> _Série d'exercices_:
[1] Selon l'extrait de l'arrêt C-267/15, quelle juridiction a introduit la demande de décision préjudicielle ?
[2] Reprenez l'extrait de l'arrêt C-267/15 et prolongez-le à la suite de sa dernière phrase.

> _Texte de lecture_:
Dans l’affaire C-267/15,

ayant pour objet une demande de décision préjudicielle au titre de l’article 267 TFUE, introduite par le Hoge Raad der Nederlanden (Cour suprême des Pays-Bas), par décision du 29 mai 2015, parvenue à la Cour le 5 juin 2015, dans la procédure

Gemeente Woerden

contre

Staatsecretaris van Financiën,

LA COUR (dixième chambre),

composée de M. F. Biltgen, président de chambre, M. A. Borg Barthet (rapporteur) et Mme M. Berger, juges,

avocat général : Mme J. Kokott,

greffier : M. A. Calot Escobar,

vu la procédure écrite,

considérant les observations présentées :

–        pour la Gemeente Woerden, par M. R. Brouwer, belastingadviseur,

–        pour le gouvernement néerlandais, par M. J. Langer ainsi que par Mmes M. Bulterman et M. Gijzen, en qualité d’agents,

–        pour la Commission européenne, par M. H. Kranenborg et Mme L. Lozano Palacios, en qualité d’agents,

vu la décision prise, l’avocat général entendu, de juger l’affaire sans conclusions,

rend le présent

Arrêt

1        La demande de décision préjudicielle porte sur l’interprétation de la directive 2006/112/CE du Conseil, du 28 novembre 2006, relative au système commun de taxe sur la valeur ajoutée (JO 2006, L 347, p. 1, ci-après la « directive TVA »).

> _Données extraites_:
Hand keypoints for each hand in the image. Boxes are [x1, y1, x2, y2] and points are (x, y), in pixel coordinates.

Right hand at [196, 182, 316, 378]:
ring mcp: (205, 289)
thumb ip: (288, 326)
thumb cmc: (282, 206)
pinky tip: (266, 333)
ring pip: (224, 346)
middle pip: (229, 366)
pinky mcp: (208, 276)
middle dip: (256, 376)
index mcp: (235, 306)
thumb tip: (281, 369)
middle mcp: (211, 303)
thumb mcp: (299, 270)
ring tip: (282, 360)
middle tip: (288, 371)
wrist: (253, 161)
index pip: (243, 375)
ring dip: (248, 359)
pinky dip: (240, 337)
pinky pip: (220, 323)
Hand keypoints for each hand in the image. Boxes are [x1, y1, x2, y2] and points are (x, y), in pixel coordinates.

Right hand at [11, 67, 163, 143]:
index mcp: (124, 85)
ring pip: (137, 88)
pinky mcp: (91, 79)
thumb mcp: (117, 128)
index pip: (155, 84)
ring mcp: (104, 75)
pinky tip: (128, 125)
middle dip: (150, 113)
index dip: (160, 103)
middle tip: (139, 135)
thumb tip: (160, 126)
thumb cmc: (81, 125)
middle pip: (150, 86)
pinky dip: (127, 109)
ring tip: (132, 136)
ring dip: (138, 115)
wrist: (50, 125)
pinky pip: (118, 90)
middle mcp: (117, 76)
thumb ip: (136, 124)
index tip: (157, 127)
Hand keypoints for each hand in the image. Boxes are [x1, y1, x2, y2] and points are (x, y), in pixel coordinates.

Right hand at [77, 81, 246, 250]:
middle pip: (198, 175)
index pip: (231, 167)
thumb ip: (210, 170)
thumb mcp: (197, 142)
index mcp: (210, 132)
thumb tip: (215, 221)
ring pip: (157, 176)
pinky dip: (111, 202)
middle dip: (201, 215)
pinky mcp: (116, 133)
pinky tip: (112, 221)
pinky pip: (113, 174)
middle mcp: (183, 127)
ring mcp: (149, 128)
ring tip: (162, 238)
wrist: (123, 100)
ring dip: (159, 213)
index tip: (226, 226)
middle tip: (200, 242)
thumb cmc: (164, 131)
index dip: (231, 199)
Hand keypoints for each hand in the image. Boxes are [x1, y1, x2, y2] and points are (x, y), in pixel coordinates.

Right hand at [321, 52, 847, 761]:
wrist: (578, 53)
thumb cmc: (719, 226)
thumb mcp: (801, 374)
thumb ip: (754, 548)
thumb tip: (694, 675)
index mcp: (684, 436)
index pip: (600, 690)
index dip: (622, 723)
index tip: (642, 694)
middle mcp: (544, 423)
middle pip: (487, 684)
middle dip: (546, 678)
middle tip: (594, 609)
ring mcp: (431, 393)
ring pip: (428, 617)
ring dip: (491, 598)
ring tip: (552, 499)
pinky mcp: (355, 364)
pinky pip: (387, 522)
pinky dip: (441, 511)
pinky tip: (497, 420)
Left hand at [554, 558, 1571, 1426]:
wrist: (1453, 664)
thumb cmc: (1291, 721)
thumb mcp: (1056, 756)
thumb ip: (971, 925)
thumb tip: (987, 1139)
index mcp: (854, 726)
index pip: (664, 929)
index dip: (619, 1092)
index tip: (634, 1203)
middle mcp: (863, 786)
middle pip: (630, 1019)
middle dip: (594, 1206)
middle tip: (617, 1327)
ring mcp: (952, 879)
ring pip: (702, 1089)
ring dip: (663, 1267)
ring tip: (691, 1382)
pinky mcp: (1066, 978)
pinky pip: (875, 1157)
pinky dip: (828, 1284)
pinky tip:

> _Réponses par tâche_:
[1] Le Hoge Raad der Nederlanden (Cour suprême des Pays-Bas).

[2]
2        Cette demande a été présentée dans le cadre d’un litige opposant la Gemeente Woerden (commune de Woerden, Pays-Bas) au Staatsecretaris van Financiën (secrétaire d’État aux Finances, Pays-Bas) au sujet d’un avis de redressement en matière de taxe sur la valeur ajoutée (TVA) pour la période allant du 1er janvier 2005 au 30 novembre 2008.

 Le cadre juridique

 Le droit de l’Union

3        L’article 2, paragraphe 1, sous a), de la directive TVA dispose :

« Sont soumises à la TVA les opérations suivantes :

a)      les livraisons de biens effectuées à titre onéreux sur le territoire d’un État membre par un assujetti agissant en tant que tel ».

4        L’article 9, paragraphe 1, de ladite directive est libellé comme suit :

« Est considéré comme “assujetti” quiconque exerce, d’une façon indépendante et quel qu’en soit le lieu, une activité économique, quels que soient les buts ou les résultats de cette activité.

Est considérée comme “activité économique” toute activité de producteur, de commerçant ou de prestataire de services, y compris les activités extractives, agricoles et celles des professions libérales ou assimilées. Est en particulier considérée comme activité économique, l’exploitation d’un bien corporel ou incorporel en vue d’en tirer des recettes ayant un caractère de permanence. »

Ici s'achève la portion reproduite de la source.